◆ Prompt
Word for word, restate all of the data shown below.

◆ Collected data
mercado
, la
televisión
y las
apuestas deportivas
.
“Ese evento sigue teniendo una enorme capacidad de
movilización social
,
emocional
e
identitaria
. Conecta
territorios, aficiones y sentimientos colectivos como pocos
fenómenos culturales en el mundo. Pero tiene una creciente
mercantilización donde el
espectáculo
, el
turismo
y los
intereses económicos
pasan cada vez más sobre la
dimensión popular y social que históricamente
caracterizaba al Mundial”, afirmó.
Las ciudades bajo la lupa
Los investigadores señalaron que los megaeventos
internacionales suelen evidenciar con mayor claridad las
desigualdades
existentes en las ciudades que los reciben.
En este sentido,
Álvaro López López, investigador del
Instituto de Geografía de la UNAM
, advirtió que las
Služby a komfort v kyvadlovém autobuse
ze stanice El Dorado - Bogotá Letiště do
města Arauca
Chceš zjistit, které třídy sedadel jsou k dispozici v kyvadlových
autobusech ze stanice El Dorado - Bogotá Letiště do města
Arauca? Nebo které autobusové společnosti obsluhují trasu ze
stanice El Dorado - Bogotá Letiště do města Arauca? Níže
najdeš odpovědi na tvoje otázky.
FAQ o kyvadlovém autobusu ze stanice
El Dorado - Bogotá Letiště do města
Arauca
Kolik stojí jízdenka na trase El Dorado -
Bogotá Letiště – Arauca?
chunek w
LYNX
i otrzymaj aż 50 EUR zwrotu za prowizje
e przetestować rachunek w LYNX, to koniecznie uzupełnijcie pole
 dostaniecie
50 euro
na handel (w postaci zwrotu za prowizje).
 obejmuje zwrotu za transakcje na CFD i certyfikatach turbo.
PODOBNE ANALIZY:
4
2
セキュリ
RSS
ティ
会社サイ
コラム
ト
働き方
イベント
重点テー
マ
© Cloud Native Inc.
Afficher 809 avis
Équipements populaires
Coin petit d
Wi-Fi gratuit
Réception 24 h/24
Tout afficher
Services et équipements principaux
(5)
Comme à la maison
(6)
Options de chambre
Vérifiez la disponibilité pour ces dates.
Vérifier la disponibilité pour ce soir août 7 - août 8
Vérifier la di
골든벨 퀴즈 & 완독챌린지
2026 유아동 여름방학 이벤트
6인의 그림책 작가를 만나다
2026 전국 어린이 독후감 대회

◆ Answer space
mercado
, la
televisión
y las
apuestas deportivas
.
“Ese evento sigue teniendo una enorme capacidad de
movilización social
,
emocional
e
identitaria
. Conecta
territorios, aficiones y sentimientos colectivos como pocos
fenómenos culturales en el mundo. Pero tiene una creciente
mercantilización donde el
espectáculo
, el
turismo
y los
intereses económicos
pasan cada vez más sobre la
dimensión popular y social que históricamente
caracterizaba al Mundial”, afirmó.
Las ciudades bajo la lupa
Los investigadores señalaron que los megaeventos
internacionales suelen evidenciar con mayor claridad las
desigualdades
existentes en las ciudades que los reciben.
En este sentido,
Álvaro López López, investigador del
Instituto de Geografía de la UNAM
, advirtió que las
Služby a komfort v kyvadlovém autobuse
ze stanice El Dorado - Bogotá Letiště do
města Arauca
Chceš zjistit, které třídy sedadel jsou k dispozici v kyvadlových
autobusech ze stanice El Dorado - Bogotá Letiště do města
Arauca? Nebo které autobusové společnosti obsluhují trasu ze
stanice El Dorado - Bogotá Letiště do města Arauca? Níže
najdeš odpovědi na tvoje otázky.
FAQ o kyvadlovém autobusu ze stanice
El Dorado - Bogotá Letiště do města
Arauca
Kolik stojí jízdenka na trase El Dorado -
Bogotá Letiště – Arauca?
chunek w
LYNX
i otrzymaj aż 50 EUR zwrotu za prowizje
e przetestować rachunek w LYNX, to koniecznie uzupełnijcie pole
 dostaniecie
50 euro
na handel (w postaci zwrotu za prowizje).
 obejmuje zwrotu za transakcje na CFD i certyfikatach turbo.
PODOBNE ANALIZY:
4
2
セキュリ
RSS
ティ
会社サイ
コラム
ト
働き方
イベント
重点テー
マ
© Cloud Native Inc.
Afficher 809 avis
Équipements populaires
Coin petit d
Wi-Fi gratuit
Réception 24 h/24
Tout afficher
Services et équipements principaux
(5)
Comme à la maison
(6)
Options de chambre
Vérifiez la disponibilité pour ces dates.
Vérifier la disponibilité pour ce soir août 7 - août 8
Vérifier la di
골든벨 퀴즈 & 완독챌린지
2026 유아동 여름방학 이벤트
6인의 그림책 작가를 만나다
2026 전국 어린이 독후감 대회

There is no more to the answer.